Un des problèmes du recyclage mécanique des plastiques demeure la détérioration graduelle des propriétés mécaniques et physiques du recyclat, ce qui constitue une limitation au recyclage répété ou en circuit fermé.

Emna Helal aimerait introduire des nanoadditifs pour améliorer les attributs des plastiques récupérés et gagner en performance et en durabilité.
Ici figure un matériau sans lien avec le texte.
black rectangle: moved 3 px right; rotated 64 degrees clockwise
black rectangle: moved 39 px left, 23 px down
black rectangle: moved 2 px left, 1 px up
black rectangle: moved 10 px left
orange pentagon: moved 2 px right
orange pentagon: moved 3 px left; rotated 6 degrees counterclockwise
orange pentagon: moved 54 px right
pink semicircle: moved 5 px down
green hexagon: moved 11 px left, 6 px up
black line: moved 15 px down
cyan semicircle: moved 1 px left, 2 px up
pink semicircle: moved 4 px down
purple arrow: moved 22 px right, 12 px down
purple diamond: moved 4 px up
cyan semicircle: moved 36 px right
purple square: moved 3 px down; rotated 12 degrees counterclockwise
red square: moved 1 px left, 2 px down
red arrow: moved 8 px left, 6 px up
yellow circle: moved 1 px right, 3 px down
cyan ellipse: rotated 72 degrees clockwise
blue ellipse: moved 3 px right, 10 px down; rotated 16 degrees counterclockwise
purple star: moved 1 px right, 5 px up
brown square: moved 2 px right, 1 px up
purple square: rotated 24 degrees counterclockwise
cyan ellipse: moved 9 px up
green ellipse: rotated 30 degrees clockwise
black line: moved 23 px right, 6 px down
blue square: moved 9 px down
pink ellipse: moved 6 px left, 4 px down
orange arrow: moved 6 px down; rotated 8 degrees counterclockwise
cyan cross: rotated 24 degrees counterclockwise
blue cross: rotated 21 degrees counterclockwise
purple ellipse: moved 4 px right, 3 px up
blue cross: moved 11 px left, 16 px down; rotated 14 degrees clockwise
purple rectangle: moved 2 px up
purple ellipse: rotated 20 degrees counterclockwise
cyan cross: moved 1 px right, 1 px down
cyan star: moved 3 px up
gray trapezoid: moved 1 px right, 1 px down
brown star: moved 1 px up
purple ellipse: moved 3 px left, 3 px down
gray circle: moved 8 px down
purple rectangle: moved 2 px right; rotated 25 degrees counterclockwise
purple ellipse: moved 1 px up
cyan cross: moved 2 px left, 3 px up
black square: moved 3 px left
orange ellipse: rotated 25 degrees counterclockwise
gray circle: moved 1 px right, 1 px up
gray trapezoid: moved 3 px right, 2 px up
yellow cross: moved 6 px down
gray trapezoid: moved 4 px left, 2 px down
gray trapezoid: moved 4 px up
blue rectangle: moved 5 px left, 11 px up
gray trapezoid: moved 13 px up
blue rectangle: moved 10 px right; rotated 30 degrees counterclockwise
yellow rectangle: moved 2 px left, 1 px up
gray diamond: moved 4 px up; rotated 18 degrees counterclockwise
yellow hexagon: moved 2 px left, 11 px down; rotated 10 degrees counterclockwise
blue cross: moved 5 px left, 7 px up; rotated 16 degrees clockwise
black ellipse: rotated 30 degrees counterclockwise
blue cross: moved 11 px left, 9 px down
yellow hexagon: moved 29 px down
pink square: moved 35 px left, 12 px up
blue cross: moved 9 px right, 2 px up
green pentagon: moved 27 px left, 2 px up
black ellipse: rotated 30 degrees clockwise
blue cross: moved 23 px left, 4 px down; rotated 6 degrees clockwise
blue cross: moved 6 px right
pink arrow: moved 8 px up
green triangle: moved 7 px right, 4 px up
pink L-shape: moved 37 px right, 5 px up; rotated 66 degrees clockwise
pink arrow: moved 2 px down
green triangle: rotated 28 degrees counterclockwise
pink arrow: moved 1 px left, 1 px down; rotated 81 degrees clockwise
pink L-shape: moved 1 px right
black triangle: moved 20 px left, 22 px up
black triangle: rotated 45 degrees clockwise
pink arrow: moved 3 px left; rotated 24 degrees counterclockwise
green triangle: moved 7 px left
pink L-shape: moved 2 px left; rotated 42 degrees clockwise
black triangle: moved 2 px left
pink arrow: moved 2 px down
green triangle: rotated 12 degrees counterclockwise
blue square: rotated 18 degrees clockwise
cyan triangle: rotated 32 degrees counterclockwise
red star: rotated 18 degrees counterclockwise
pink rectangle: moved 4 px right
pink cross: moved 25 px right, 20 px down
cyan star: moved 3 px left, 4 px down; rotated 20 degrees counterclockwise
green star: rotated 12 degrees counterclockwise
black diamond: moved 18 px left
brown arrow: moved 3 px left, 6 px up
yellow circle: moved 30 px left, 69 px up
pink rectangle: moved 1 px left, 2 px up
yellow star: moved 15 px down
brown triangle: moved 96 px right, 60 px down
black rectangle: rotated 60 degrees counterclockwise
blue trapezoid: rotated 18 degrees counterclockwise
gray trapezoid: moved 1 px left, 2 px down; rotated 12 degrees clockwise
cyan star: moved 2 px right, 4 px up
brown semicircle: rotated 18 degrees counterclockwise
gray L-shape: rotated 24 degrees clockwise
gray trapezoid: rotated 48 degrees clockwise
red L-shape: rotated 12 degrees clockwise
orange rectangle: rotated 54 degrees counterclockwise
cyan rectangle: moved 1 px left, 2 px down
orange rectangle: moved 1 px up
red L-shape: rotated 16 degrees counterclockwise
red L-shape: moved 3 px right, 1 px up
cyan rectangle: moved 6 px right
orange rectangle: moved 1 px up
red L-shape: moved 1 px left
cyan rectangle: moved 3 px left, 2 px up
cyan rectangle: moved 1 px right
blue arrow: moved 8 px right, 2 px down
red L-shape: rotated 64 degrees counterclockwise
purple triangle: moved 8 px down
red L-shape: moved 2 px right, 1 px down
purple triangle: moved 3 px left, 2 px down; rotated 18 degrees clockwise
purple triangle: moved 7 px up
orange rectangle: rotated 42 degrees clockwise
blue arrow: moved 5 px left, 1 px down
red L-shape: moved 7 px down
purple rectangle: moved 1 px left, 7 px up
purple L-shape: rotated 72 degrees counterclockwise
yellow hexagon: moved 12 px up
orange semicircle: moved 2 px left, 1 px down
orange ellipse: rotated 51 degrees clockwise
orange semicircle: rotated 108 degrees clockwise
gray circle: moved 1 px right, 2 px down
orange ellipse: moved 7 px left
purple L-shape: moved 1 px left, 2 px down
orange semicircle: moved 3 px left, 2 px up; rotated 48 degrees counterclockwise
Si on augmente la durée de vie utile d’un produit en plastique, on aura moins besoin d’en fabriquer, et on aura appris à mieux le réintégrer dans la chaîne de production.

Participer à la transition vers l’économie circulaire

De retour à l’ÉTS, Emna Helal souhaite poursuivre ses recherches et mettre en relief auprès des étudiants et étudiantes les méthodes de valorisation des plastiques recyclés en ayant recours aux nanomatériaux, en réinventant les procédés de fabrication et de mise en forme des plastiques et en adoptant des procédés alliés de l’économie circulaire, tels que la fabrication additive.  Enseigner les classes de matériaux, la caractérisation des propriétés des polymères, des nanoparticules ou encore des nanocomposites, certes! Mais enseigner à quoi servent ces matériaux et comment utiliser leur potentiel, voilà ce qui importe à Emna Helal.

« J’aimerais faire partie des chercheurs qui contribuent à la transition vers l’économie circulaire, en rendant les plastiques circulaires », admet Mme Helal. Et la nanotechnologie est devenue une piste fort prometteuse pour le développement de matériaux performants. Alors, pourquoi ne pas joindre l’utile à l’agréable pour l’avenir de la planète?